A proposed Swiss-German tax accord is dead and buried amid growing public opposition in Germany to any deal that is seen as too easy on evaders, senior members of chancellor Angela Merkel’s coalition said.
“Recent cases of tax evasion have resulted in mounting sentiment among Germans that evasion is fraud and not mere bagatelle,” said Ingrid Arndt-Brauer, a lawmaker with Merkel’s Social Democratic coalition partner who chairs the finance committee in the lower house of parliament.
“Any revival of the stalled German-Swiss tax deal is off the table.”
The death of the tax accord risks further clouding relations between the neighbours already tested by the Swiss decision in a referendum on February 9 to limit immigration from EU countries, including Germany.
Neither Merkel nor Swiss president Didier Burkhalter referred to tax matters after talks in Berlin yesterday.
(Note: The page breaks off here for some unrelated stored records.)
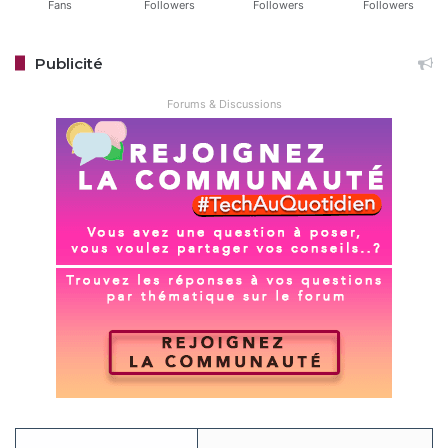
Fans
Followers
Followers
Followers
Publicité
Forums & Discussions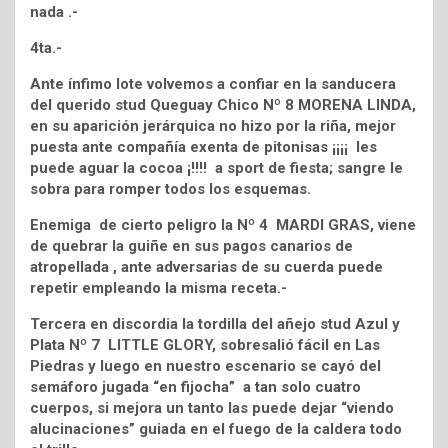
nada .-
4ta.-
Ante ínfimo lote volvemos a confiar en la sanducera
del querido stud Queguay Chico Nº 8 MORENA LINDA,
en su aparición jerárquica no hizo por la riña, mejor
puesta ante compañía exenta de pitonisas ¡¡¡¡ les
puede aguar la cocoa ¡!!!! a sport de fiesta; sangre le
sobra para romper todos los esquemas.
Enemiga de cierto peligro la Nº 4 MARDI GRAS, viene
de quebrar la guiñe en sus pagos canarios de
atropellada , ante adversarias de su cuerda puede
repetir empleando la misma receta.-
Tercera en discordia la tordilla del añejo stud Azul y
Plata Nº 7 LITTLE GLORY, sobresalió fácil en Las
Piedras y luego en nuestro escenario se cayó del
semáforo jugada “en fijocha” a tan solo cuatro
cuerpos, si mejora un tanto las puede dejar “viendo
alucinaciones” guiada en el fuego de la caldera todo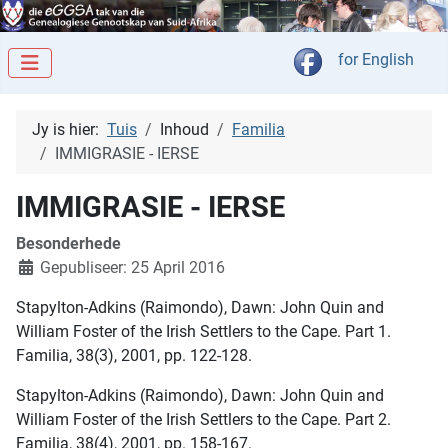
Kies jou taal
for English
Jy is hier:
Tuis
Inhoud
Familia
IMMIGRASIE - IERSE
IMMIGRASIE - IERSE
Besonderhede
Gepubliseer: 25 April 2016
Stapylton-Adkins (Raimondo), Dawn: John Quin and
William Foster of the Irish Settlers to the Cape. Part 1.
Familia, 38(3), 2001, pp. 122-128.
Stapylton-Adkins (Raimondo), Dawn: John Quin and
William Foster of the Irish Settlers to the Cape. Part 2.
Familia, 38(4), 2001, pp. 158-167.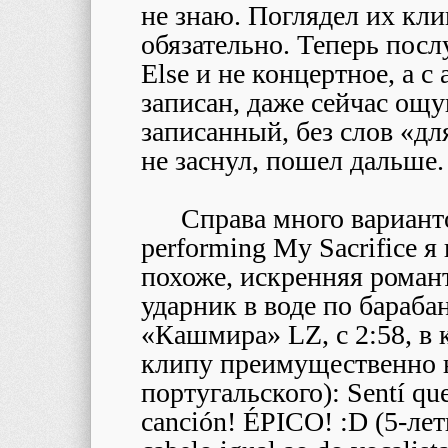
не знаю. Поглядел их кли
обязательно. Теперь посл
Else и не концертное, а 
записан, даже сейчас ощ
записанный, без слов «дл
не заснул, пошел дальше.
Справа много варианто
performing My Sacrifice я
похоже, искренняя романт
ударник в воде по бараба
«Кашмира» LZ, с 2:58, в 
клипу преимущественно н
португальского): Sentí que 
canción! ÉPICO! :D (5-лет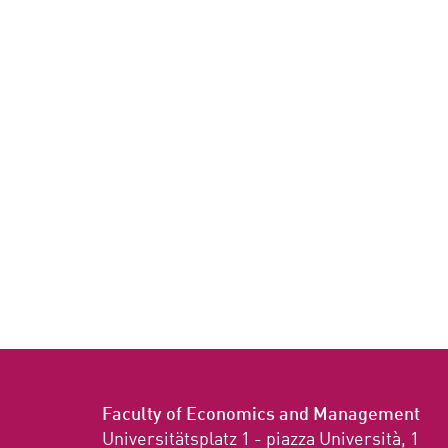
Faculty of Economics and Management
Universitätsplatz 1 - piazza Università, 1
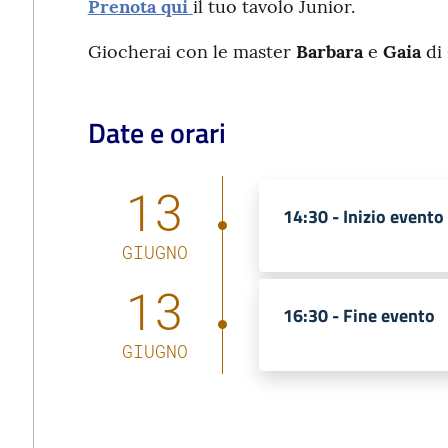
Prenota qui
il tuo tavolo Junior.
Giocherai con le master
Barbara
e
Gaia
di 
Date e orari
13
14:30 -
Inizio evento
GIUGNO
13
16:30 -
Fine evento
GIUGNO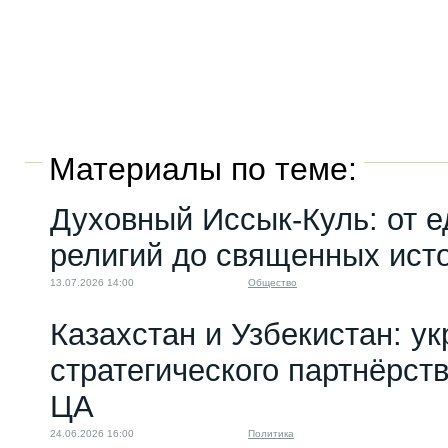
Материалы по теме:
Духовный Иссык-Куль: от е
религий до священных ист
13.07.2026 14:00
Общество
Казахстан и Узбекистан: у
стратегического партнёрств
ЦА
24.06.2026 16:00
Политика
She instead cautioned against any rush to penalise Switzerland over the immigration vote that will take three years to implement.
A withholding tax deal with Switzerland failed in 2012 when the Social Democrats blocked its passage in Germany’s upper house of parliament, the Bundesrat.
Similar to Swiss accords signed with Austria and the UK, it would have preserved client anonymity while allowing tax to be clawed back.
While the Social Democrats are now in government and able to negotiate a fresh deal, their willingness to do so has evaporated along with revelations of tax dodging by prominent Germans, Arndt-Brauer said.
Combating tax evasion figured prominently in the German election campaign last year after Bayern Munich president Uli Hoeness reported illicit tax holdings in Switzerland in a bid for amnesty.